• _Assignment_
All lines holding the string "operations" should be copied from the data below.

[Text-based hardware design files]

========

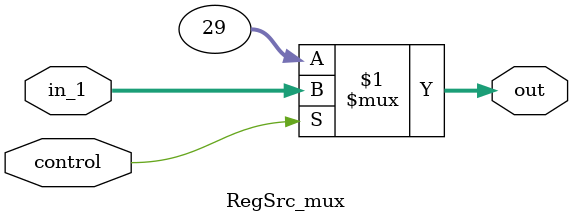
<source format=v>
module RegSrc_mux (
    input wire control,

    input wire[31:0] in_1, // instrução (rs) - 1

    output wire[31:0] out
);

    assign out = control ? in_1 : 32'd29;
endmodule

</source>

========

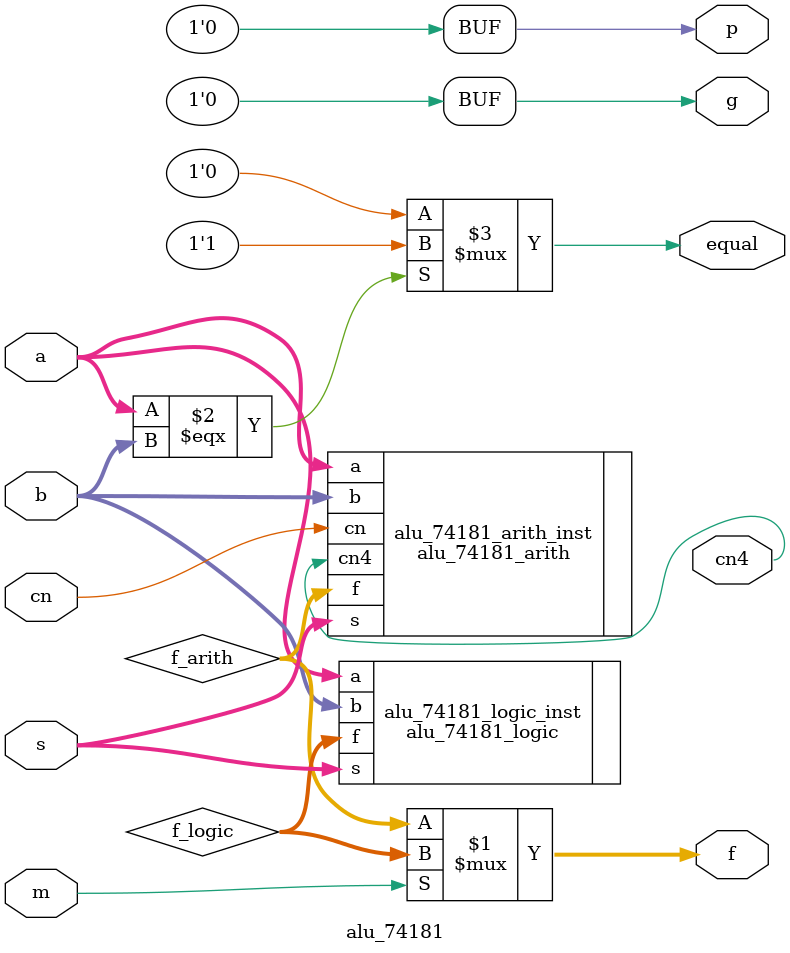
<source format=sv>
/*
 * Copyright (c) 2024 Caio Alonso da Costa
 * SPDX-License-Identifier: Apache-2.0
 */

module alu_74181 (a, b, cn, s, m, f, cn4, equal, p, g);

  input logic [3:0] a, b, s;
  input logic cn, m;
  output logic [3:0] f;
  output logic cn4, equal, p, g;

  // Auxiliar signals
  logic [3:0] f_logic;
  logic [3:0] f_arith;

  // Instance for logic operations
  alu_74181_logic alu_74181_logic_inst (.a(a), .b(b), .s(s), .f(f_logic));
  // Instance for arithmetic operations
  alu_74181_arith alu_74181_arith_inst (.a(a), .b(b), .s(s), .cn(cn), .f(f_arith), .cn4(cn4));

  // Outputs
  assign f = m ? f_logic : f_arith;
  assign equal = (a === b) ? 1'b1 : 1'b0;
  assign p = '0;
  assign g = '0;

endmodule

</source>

========

• _The completed task_
  // Instance for logic operations
  // Instance for arithmetic operations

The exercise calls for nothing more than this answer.